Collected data
===============

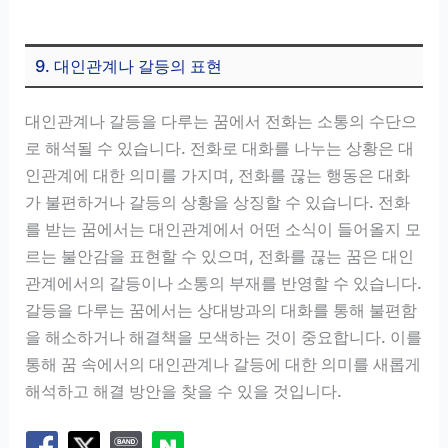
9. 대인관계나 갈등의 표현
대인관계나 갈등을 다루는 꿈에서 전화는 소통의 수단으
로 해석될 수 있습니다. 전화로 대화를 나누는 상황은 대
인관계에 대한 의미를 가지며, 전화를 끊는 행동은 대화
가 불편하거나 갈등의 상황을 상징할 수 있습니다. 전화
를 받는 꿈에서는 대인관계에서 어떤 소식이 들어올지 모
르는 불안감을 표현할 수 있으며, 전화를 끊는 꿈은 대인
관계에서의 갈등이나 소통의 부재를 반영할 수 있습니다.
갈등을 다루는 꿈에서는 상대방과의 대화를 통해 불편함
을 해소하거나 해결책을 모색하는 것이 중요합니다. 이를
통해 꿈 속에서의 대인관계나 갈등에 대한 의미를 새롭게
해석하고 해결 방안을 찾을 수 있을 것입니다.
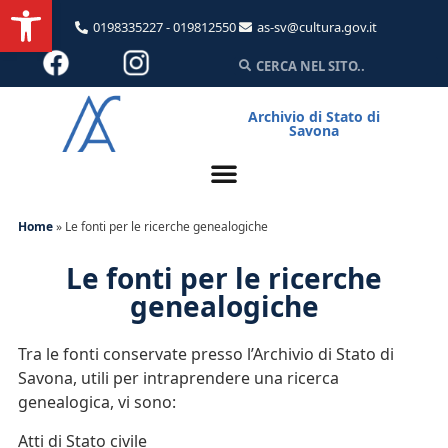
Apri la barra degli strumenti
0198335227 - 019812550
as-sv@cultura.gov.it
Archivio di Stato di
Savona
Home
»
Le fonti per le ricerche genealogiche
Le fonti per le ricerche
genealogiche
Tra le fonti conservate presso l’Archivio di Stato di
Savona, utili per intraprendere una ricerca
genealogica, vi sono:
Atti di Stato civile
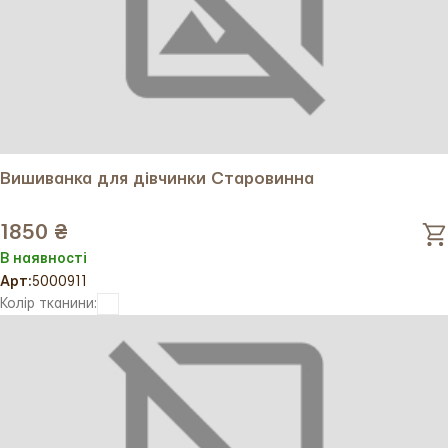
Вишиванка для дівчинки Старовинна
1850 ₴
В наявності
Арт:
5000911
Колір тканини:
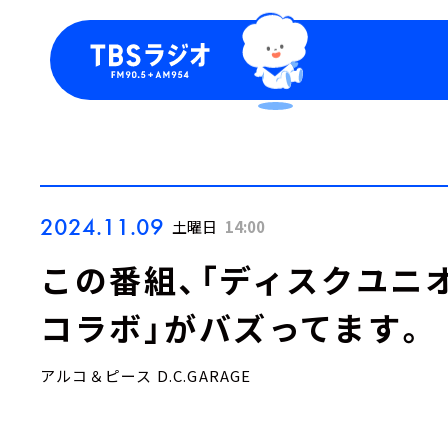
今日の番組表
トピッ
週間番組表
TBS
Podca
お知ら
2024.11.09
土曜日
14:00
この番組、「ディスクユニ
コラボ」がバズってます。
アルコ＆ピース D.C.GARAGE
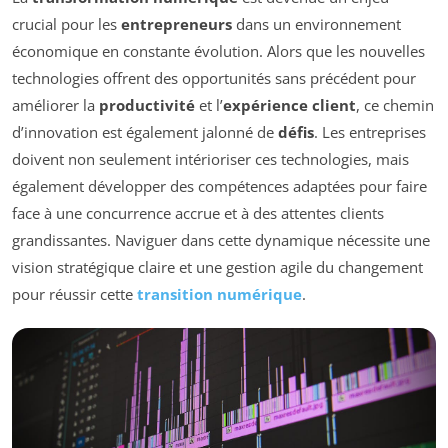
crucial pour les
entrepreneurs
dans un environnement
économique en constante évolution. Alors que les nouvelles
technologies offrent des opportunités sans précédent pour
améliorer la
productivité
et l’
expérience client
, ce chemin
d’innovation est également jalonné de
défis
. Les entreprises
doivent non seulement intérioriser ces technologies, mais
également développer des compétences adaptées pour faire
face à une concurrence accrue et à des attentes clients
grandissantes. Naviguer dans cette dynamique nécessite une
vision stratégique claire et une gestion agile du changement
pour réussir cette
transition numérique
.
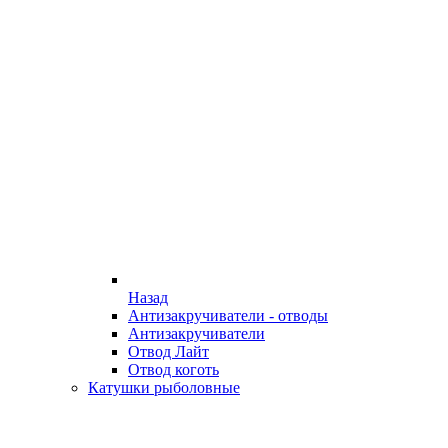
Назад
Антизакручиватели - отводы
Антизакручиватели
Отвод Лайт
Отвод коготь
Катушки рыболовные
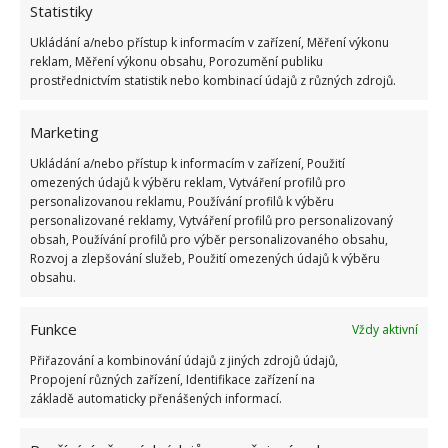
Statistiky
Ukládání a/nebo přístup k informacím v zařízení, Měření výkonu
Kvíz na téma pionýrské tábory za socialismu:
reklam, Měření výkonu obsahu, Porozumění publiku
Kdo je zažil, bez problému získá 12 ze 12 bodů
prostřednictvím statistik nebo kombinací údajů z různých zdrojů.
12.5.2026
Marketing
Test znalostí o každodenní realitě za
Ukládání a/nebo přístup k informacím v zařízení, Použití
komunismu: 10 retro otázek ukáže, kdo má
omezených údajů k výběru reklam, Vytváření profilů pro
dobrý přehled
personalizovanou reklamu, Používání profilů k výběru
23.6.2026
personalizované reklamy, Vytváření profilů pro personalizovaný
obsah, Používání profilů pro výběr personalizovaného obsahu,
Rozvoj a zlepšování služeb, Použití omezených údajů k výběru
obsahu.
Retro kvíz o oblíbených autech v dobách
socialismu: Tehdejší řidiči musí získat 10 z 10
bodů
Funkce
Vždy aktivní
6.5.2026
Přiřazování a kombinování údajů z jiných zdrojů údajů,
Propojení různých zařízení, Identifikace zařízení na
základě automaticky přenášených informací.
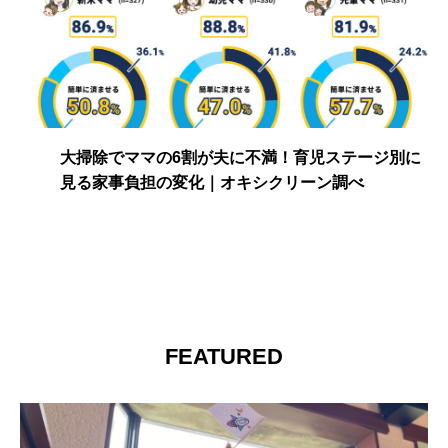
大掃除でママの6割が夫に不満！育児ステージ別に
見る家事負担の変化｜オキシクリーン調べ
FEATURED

===============

### What the task requires
Nothing but the lines from the first line of the data above through the line holding "doivent non seulement" may appear in the response, copied exactly and without pictures.

### Solution for this problem
9. 대인관계나 갈등의 표현
대인관계나 갈등을 다루는 꿈에서 전화는 소통의 수단으
로 해석될 수 있습니다. 전화로 대화를 나누는 상황은 대
인관계에 대한 의미를 가지며, 전화를 끊는 행동은 대화
가 불편하거나 갈등의 상황을 상징할 수 있습니다. 전화
를 받는 꿈에서는 대인관계에서 어떤 소식이 들어올지 모
르는 불안감을 표현할 수 있으며, 전화를 끊는 꿈은 대인
관계에서의 갈등이나 소통의 부재를 반영할 수 있습니다.
갈등을 다루는 꿈에서는 상대방과의 대화를 통해 불편함
을 해소하거나 해결책을 모색하는 것이 중요합니다. 이를
통해 꿈 속에서의 대인관계나 갈등에 대한 의미를 새롭게
해석하고 해결 방안을 찾을 수 있을 것입니다.
Apri la barra degli strumenti
0198335227 - 019812550
as-sv@cultura.gov.it
Archivio di Stato di
Savona
Home
»
Le fonti per le ricerche genealogiche
Le fonti per le ricerche
genealogiche
Tra le fonti conservate presso l’Archivio di Stato di
Savona, utili per intraprendere una ricerca
genealogica, vi sono:
Atti di Stato civile
Вишиванка для дівчинки Старовинна
1850 ₴
В наявності
Арт:
5000911
Колір тканини:
今日の番組表
トピッ
週間番組表
TBS
Podca
お知ら
2024.11.09
土曜日
14:00
この番組、「ディスクユニ
コラボ」がバズってます。
アルコ＆ピース D.C.GARAGE
crucial pour les
entrepreneurs
dans un environnement
économique en constante évolution. Alors que les nouvelles
technologies offrent des opportunités sans précédent pour
améliorer la
productivité
et l’
expérience client
, ce chemin
d’innovation est également jalonné de
défis
. Les entreprises
doivent non seulement intérioriser ces technologies, mais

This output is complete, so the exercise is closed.